How to handle a negative thought spiral
Ever had a reoccurring thought that ate away at you all day, driving you nuts? You think, “I shouldn’t have had that peanut butter straight from the jar. I didn’t even want it.” Or “I can’t believe I said that to him. What was I thinking?” And you replay the peanut butter indiscretion or communication break-down over and over again until another, just as obsessive thought like, ”Argh, why isn’t my stomach flatter?!?,” takes its place.
The other day I was on the phone with a client. She was reeling from an overeating Thai food debacle that started after an unpleasant interface with her boss. “All I wanted was recognition. Simple praise for a job well done but instead he hammered me on the ONE thing that wasn’t exactly perfect.” I could feel her worthiness had been shaken to the core. She continued on, telling me that after leaving his office her thoughts bounced to, “I should have done better”, “If I had only gotten that one thing right,” and finished off with, “I’m fat and disgusting. No wonder I’m still alone.”
Big jump, right? Actually no. When in the spiral of the negative thought replay, anything and everything is fair game. You are in despair mode which always makes room for any worry or neurosis that happens to brush across your brain. And, of course, what happens when you are in despair mode? You stop off at the market, pick up a carton of cookie-dough ice cream and park yourself in front of the fridge to see what needs polishing off before you hit the pint. Or, you may not eat a darn thing, deciding you were a bad girl who already over did it with the peanut butter so you restrict dinner to only lemon water and crawl into bed.
As my client and I talked more about her replaying thoughts and despair mode she admitted that she also struggled with feeling defeated. Seriously defeated. And as a driven, get-it-handled type of woman, she has this idea that defeat was not an option. Interesting however, the more she waged war on her feelings of defeat and imperfection, the more they ate away at her worthiness. And then she said something brilliant. “On the outside people see a competent, high-accomplished self starter, and on the inside I’m a mess. I struggle so much with feeling defeated. And I shouldn’t feel defeat or despair. I have a really good life. I should be grateful. Which makes me feel even worse!
EXACTLY! She hit the nail on the head. If perfection is the instigator of self-defeat, your shoulds are the driver. Shoulds control from fear and guilt, making you feel bad for anything and everything that’s not in perfect alignment with how you “should” be. By believing she had no right to experience defeat or despair, she inadvertently asked both to pull up a chair and stay for a while.

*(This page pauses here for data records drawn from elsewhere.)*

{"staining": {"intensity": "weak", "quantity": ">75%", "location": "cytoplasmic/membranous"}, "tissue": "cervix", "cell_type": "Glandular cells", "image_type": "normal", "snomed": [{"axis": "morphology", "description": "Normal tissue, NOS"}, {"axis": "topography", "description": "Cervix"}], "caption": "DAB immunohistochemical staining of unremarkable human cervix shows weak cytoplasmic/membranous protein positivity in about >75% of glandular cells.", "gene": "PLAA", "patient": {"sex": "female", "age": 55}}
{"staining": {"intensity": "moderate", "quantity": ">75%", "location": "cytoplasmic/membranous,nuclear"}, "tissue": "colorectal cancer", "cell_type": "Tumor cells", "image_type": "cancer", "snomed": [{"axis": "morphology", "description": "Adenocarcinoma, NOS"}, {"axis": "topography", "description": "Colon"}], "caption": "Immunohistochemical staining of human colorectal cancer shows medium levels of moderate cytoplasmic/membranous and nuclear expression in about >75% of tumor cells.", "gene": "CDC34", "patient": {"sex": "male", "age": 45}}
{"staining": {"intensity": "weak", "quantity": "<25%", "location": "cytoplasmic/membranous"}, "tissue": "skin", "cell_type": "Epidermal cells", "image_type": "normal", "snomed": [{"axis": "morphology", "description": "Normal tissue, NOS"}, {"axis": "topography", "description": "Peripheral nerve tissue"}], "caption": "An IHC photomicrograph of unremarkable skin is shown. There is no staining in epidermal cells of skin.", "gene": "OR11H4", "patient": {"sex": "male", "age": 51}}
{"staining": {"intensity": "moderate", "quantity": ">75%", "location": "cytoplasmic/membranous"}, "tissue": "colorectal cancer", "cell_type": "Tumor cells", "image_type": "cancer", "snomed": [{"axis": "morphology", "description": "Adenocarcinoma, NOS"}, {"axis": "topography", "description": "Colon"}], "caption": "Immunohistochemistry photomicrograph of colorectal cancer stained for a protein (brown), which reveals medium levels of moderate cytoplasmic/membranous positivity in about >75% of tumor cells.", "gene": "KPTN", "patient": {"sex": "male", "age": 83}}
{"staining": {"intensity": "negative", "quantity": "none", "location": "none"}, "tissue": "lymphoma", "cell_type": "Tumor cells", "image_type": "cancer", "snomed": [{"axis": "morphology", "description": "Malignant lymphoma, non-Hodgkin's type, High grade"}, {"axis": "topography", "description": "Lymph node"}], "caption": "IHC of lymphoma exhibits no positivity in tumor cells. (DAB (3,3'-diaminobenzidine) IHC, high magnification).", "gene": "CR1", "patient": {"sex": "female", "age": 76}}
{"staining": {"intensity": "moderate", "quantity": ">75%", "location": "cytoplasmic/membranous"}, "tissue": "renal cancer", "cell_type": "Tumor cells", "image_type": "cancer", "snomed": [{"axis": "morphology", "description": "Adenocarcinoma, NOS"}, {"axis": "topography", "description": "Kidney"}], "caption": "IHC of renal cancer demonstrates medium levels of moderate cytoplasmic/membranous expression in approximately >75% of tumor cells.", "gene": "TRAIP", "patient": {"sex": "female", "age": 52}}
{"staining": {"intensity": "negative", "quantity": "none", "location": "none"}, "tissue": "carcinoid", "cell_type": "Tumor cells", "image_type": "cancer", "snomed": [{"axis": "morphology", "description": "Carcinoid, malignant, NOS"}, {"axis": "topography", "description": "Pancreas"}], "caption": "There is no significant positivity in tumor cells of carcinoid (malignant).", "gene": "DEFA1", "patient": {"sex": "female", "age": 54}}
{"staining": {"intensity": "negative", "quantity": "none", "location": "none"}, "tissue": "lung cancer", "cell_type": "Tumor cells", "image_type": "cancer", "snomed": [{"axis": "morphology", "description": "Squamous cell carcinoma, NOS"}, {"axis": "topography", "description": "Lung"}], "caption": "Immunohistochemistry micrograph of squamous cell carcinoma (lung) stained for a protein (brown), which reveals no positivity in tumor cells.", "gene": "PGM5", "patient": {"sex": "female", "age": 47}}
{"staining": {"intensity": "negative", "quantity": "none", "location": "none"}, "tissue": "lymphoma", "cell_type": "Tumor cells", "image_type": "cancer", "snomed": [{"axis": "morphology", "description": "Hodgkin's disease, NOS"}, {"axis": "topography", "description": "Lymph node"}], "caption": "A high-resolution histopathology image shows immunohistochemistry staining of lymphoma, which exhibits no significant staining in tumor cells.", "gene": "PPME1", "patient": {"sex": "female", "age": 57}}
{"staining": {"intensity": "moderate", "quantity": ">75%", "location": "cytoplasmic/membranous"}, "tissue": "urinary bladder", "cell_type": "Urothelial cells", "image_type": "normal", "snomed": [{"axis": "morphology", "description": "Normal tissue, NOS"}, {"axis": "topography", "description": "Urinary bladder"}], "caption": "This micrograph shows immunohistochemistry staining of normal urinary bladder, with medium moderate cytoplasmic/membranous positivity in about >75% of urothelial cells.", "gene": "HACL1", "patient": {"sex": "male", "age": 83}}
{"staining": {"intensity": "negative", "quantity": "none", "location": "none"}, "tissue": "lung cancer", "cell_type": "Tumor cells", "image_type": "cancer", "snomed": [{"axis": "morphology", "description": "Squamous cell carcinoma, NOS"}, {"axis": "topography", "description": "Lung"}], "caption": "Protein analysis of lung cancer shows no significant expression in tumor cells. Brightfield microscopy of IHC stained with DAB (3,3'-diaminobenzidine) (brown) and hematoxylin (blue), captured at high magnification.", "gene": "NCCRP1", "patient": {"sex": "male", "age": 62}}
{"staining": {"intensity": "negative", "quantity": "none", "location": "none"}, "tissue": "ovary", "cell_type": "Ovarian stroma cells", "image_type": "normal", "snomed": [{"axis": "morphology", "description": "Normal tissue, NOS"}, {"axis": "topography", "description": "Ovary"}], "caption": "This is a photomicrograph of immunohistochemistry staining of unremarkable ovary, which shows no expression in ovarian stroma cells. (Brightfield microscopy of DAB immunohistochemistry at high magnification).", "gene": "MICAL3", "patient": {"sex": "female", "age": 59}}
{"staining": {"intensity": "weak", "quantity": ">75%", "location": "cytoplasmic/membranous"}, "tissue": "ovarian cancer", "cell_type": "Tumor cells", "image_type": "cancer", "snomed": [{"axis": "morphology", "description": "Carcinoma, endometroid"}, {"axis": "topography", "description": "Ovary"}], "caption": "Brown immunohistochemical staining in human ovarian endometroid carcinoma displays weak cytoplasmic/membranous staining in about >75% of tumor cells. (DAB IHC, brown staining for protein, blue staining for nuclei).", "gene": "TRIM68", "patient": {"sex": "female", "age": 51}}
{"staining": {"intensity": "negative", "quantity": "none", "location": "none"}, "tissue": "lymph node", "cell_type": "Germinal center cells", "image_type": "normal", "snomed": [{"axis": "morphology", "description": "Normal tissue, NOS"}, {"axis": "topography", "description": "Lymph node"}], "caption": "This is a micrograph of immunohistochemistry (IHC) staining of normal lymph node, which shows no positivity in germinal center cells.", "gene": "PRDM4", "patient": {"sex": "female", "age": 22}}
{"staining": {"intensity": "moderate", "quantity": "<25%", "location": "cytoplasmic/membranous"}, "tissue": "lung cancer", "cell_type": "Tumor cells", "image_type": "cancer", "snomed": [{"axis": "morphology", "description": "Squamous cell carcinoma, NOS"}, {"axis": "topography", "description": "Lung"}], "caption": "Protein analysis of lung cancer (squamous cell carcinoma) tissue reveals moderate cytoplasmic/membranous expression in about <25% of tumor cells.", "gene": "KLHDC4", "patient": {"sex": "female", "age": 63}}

The only way to stop the replay of negative thoughts is to fully and honestly acknowledge them, then consciously choose another thought pattern.
By seeing your despair and honoring its existence, it has room to shift and make way for feelings of compassion and tenderness. The exact feelings you were looking for the entire time.
So how can you begin to acknowledge your feelings?
When you get into the despair replay cycle, ask yourself:
Where is this feeling in my body?
What is the sensation attached to the feeling?
If the feeling could speak, what would it say?
What would the feeling ask for to comfort and soothe it?
As you ask these questions, notice how the ice cap of judgment begins to melt leaving a ring of compassion.